The New York condo market may be steamrolling ahead into uncertain waters. A new report by Halstead Property Development Marketing shows that available new construction inventory in New York City was up 35% during Q2 2017. During the same quarter, the market saw contracts on new construction units fall 23% and Douglas Elliman's quarterly report shows that Manhattan's resale inventory fell for the first time in 3 years. The drop in resale inventory has been powered by expired listings due to overpricing and rising inventory.
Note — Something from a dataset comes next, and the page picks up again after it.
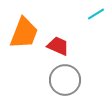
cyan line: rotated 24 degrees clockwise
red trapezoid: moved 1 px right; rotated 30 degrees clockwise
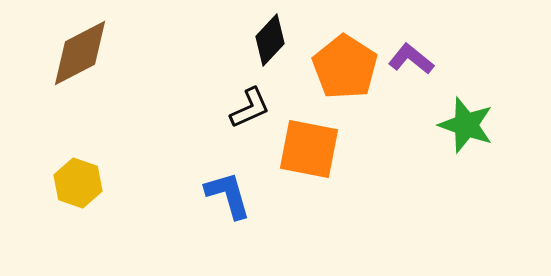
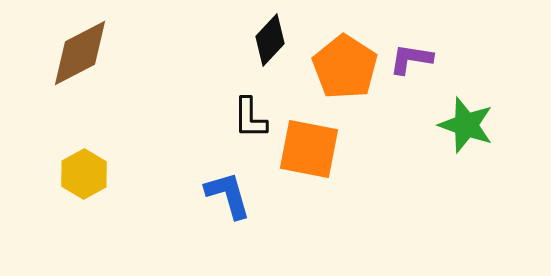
purple L-shape: rotated 30 degrees counterclockwise
black L-shape: moved 10 px down; rotated 114 degrees clockwise
yellow hexagon: moved 6 px right, 9 px up; rotated 12 degrees clockwise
There is just too much inventory compared to shoppers in the current market. 5,936 new construction units were listed in the market during Q2 2017, while a mere 350 went under contract during the same period. During 2017, 2,600 units are expected to hit the market. Brooklyn itself saw a 28% drop in condo inventory during the same period.
During Q2 2017, new construction median pricing came to $3.3 million, up 23% year over year. The media price of a Manhattan apartment hit a record $1.2 million in Q2 2017, up 7% year over year. Comparatively, the median price for a condominium was $1.9 million while the median price of a co-op came to just $793,750.
"What is clear that the Manhattan real estate market remains surprisingly robust, especially on the re-sale side. Prices have moved higher, including two new records set and there has been a sharp rise in sales, as inventory has slipped," said Steven James, CEO of Douglas Elliman New York City.
The upper, luxury reaches of the market have seen the biggest drop as many overpriced their units hoping to catch onto the furious cycle that saw prices rise to unprecedented level. The luxury market saw an 11% drop in inventory as sellers begin to accept the new market conditions; despite that, at the same time the median price of luxury apartment sales rose to $6.8 million, up 4% year over year.
"High sales, record prices, re-sale inventory beginning to slip and still plenty of bidding wars (although at half the levels seems in 2015), is what we have seen in the second quarter of 2017. The key item from my perspective is greater negotiability at the high end of the marketplace. Listing discounts began rising in the last quarter which means that luxury sellers are becoming more realistic with pricing. Marketing time keeps expanding because buyers won't budge. Marketing time keeps expanding because buyers won't budge and that is making for more sales as sellers recognize that," said Jonathan Miller of Miller Samuel, Inc.